Your objective
Gather every line of the listing below that contains the string "drawn".
[Given information — start]
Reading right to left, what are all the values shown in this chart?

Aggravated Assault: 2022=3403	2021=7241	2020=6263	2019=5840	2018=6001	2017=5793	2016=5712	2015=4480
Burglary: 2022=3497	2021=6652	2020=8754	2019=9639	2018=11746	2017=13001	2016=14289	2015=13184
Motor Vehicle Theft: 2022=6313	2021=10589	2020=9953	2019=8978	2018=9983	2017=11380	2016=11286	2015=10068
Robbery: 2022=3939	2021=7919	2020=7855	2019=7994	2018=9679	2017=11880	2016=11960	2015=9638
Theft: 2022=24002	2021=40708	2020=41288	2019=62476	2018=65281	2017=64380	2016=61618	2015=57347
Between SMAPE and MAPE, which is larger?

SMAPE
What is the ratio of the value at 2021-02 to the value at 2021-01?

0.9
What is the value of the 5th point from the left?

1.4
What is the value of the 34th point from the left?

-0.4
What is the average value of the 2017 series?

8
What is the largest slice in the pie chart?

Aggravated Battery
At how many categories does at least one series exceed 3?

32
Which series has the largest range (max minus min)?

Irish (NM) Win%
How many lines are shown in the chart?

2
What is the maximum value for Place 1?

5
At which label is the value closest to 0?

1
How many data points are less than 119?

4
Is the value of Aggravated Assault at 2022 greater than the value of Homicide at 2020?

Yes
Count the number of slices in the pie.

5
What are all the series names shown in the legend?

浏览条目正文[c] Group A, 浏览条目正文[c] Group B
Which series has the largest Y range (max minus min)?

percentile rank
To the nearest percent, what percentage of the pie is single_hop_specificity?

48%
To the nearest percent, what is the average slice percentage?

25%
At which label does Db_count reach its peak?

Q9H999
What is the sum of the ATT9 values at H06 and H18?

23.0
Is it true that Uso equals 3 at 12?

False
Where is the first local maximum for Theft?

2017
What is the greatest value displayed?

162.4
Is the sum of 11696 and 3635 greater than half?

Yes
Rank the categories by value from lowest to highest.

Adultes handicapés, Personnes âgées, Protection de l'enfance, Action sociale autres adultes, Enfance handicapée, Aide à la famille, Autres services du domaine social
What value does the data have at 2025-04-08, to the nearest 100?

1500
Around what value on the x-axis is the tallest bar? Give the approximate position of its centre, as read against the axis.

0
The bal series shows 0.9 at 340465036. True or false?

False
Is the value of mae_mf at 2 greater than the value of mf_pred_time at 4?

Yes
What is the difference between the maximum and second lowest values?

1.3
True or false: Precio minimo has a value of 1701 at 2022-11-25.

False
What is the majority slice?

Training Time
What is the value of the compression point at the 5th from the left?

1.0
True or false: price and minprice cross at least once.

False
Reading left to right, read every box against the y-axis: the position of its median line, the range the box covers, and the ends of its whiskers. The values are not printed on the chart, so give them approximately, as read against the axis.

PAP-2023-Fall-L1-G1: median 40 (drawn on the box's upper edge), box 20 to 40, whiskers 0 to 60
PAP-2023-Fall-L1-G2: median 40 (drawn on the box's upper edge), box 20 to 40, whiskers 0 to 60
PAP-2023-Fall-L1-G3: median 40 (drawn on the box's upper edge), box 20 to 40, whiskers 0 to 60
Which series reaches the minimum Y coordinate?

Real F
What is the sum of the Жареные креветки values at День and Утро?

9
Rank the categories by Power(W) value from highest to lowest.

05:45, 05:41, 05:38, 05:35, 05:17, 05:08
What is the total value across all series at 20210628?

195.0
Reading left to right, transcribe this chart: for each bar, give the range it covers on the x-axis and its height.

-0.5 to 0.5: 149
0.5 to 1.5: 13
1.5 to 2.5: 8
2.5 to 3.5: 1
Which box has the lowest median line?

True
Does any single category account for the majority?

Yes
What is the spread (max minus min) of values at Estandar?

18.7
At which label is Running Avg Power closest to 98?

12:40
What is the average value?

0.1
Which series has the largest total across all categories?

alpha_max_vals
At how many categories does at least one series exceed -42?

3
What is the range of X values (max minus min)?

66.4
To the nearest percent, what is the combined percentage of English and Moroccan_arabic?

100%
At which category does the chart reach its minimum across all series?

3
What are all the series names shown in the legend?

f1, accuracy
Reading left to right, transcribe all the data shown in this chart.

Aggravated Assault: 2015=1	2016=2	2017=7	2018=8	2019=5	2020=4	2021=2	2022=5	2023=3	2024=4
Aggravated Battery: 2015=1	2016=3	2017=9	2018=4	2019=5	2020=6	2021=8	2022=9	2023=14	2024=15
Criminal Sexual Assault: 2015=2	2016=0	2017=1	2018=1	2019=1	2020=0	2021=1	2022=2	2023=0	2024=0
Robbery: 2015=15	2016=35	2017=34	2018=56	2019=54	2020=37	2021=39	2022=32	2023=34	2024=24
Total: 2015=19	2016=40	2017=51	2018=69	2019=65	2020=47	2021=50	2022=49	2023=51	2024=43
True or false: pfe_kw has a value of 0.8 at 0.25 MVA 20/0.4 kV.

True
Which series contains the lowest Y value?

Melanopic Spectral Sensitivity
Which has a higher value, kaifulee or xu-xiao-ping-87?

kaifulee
[Given information — finish]
Response to this exercise
PAP-2023-Fall-L1-G1: median 40 (drawn on the box's upper edge), box 20 to 40, whiskers 0 to 60
PAP-2023-Fall-L1-G2: median 40 (drawn on the box's upper edge), box 20 to 40, whiskers 0 to 60
PAP-2023-Fall-L1-G3: median 40 (drawn on the box's upper edge), box 20 to 40, whiskers 0 to 60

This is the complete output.